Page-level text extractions
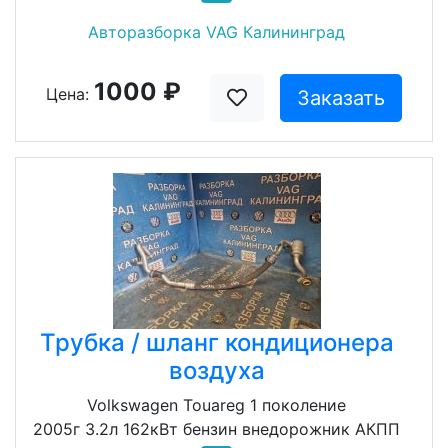
Авторазборка VAG Калининград
1000 ₽
Цена:
Заказать
Трубка / шланг кондиционера
воздуха
Volkswagen Touareg 1 поколение
2005г 3.2л 162кВт бензин внедорожник АКПП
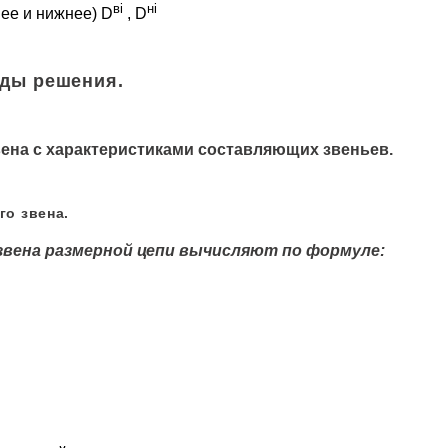
вi
нi
ее и нижнее) D
, D
оды решения.
ена с характеристиками составляющих звеньев.
го звена.
вена размерной цепи вычисляют по формуле:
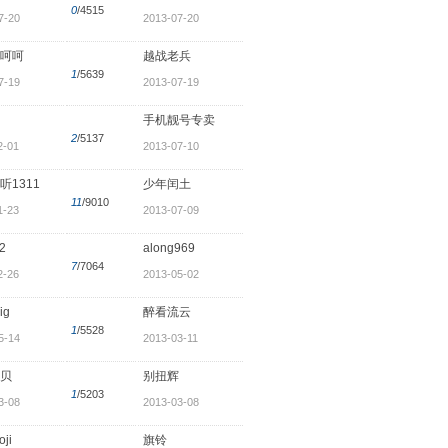
0
/4515
7-20
2013-07-20
呵呵
越战老兵
1
/5639
7-19
2013-07-19
手机靓号专卖
2
/5137
2-01
2013-07-10
听1311
少年闰土
11
/9010
1-23
2013-07-09
2
along969
7
/7064
2-26
2013-05-02
ig
醉看流云
1
/5528
5-14
2013-03-11
贝
别扭辉
1
/5203
3-08
2013-03-08
ji
旗铃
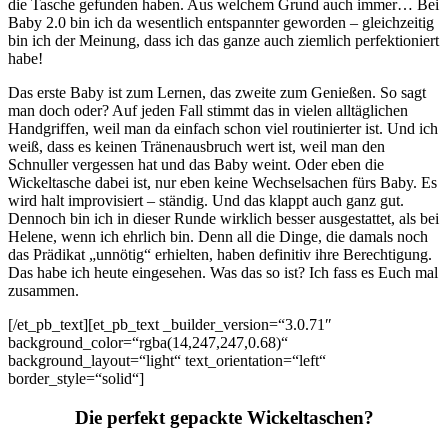
die Tasche gefunden haben. Aus welchem Grund auch immer… Bei
Baby 2.0 bin ich da wesentlich entspannter geworden – gleichzeitig
bin ich der Meinung, dass ich das ganze auch ziemlich perfektioniert
habe!
Das erste Baby ist zum Lernen, das zweite zum Genießen. So sagt
man doch oder? Auf jeden Fall stimmt das in vielen alltäglichen
Handgriffen, weil man da einfach schon viel routinierter ist. Und ich
weiß, dass es keinen Tränenausbruch wert ist, weil man den
Schnuller vergessen hat und das Baby weint. Oder eben die
Wickeltasche dabei ist, nur eben keine Wechselsachen fürs Baby. Es
wird halt improvisiert – ständig. Und das klappt auch ganz gut.
Dennoch bin ich in dieser Runde wirklich besser ausgestattet, als bei
Helene, wenn ich ehrlich bin. Denn all die Dinge, die damals noch
das Prädikat „unnötig“ erhielten, haben definitiv ihre Berechtigung.
Das habe ich heute eingesehen. Was das so ist? Ich fass es Euch mal
zusammen.
[/et_pb_text][et_pb_text _builder_version=“3.0.71″
background_color=“rgba(14,247,247,0.68)“
background_layout=“light“ text_orientation=“left“
border_style=“solid“]
Die perfekt gepackte Wickeltaschen?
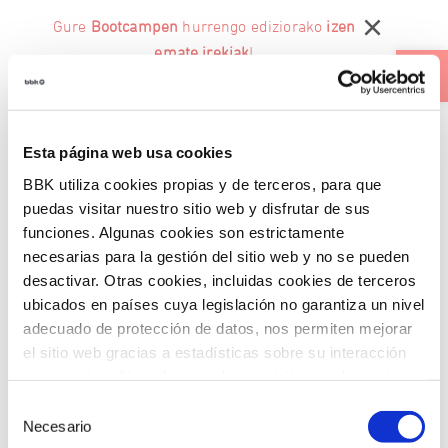
Skip
×
Gure
Bootcampen
hurrengo ediziorako
izen
to
content
Ouvrir la 
emate irekiak
!
FR
Esta página web usa cookies
BBK utiliza cookies propias y de terceros, para que
Home
Empleo y Emprendimiento
puedas visitar nuestro sitio web y disfrutar de sus
Historias BBK
funciones. Algunas cookies son estrictamente
necesarias para la gestión del sitio web y no se pueden
Pequeñas grandes historias que muestran
desactivar. Otras cookies, incluidas cookies de terceros
el impacto real de nuestros proyectos.
ubicados en países cuya legislación no garantiza un nivel
Voces que inspiran, transforman y nos
adecuado de protección de datos, nos permiten mejorar
acercan al corazón de Fundación Bancaria
el sitio web gracias a estadísticas sobre su interacción
BBK.
con nuestro sitio web, recordar su visita y poder mejorar
sus intereses. Además, compartimos información sobre
Selección
el uso que haga del sitio web con nuestros partners de
Necesario
de
análisis web , quienes pueden combinarla con otra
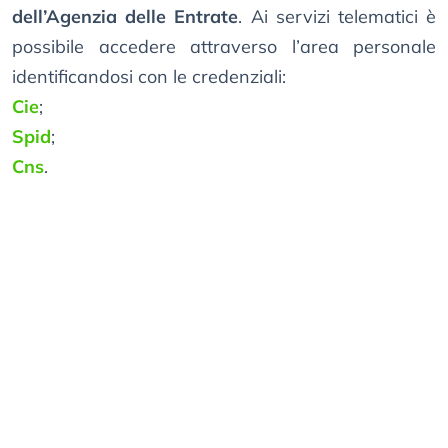
dell’Agenzia delle Entrate
. Ai servizi telematici è
possibile accedere attraverso l’area personale
identificandosi con le credenziali:
Cie
;
Spid
;
Cns
.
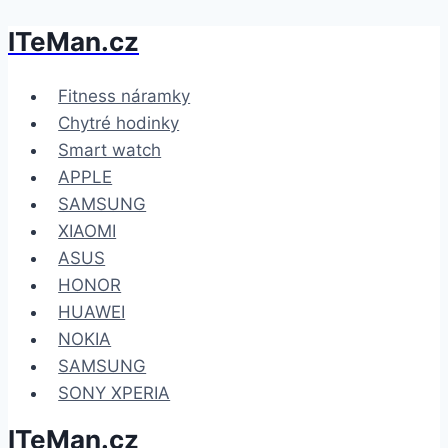
ITeMan.cz
Přeskočit
na
obsah
Fitness náramky
Chytré hodinky
Smart watch
APPLE
SAMSUNG
XIAOMI
ASUS
HONOR
HUAWEI
NOKIA
SAMSUNG
SONY XPERIA
ITeMan.cz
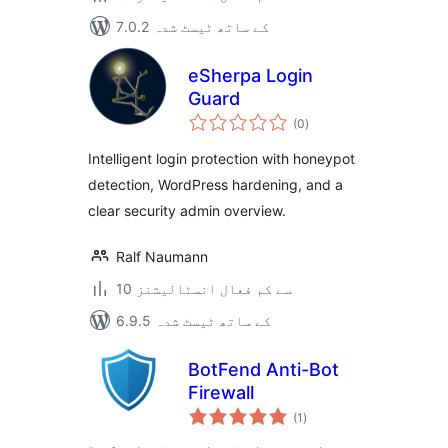
7.0.2 کے ساتھ ٹیسٹ شدہ
eSherpa Login
Guard
مجموعی
(0
)
درجہ
بندی
Intelligent login protection with honeypot
detection, WordPress hardening, and a
clear security admin overview.
Ralf Naumann
10 سے کم فعال انسٹالیشنز
6.9.5 کے ساتھ ٹیسٹ شدہ
BotFend Anti-Bot
Firewall
مجموعی
(1
)
درجہ
بندی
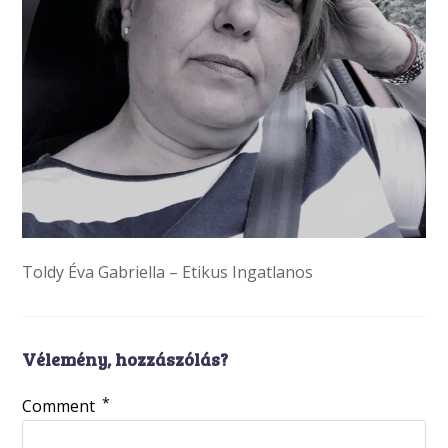
Toldy Éva Gabriella – Etikus Ingatlanos
Vélemény, hozzászólás?
*
Comment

THE TASK. Please give the number of lines in the data where "ٹیسٹ" appears, without any other words.

RESPONSE FOR THIS EXERCISE. 2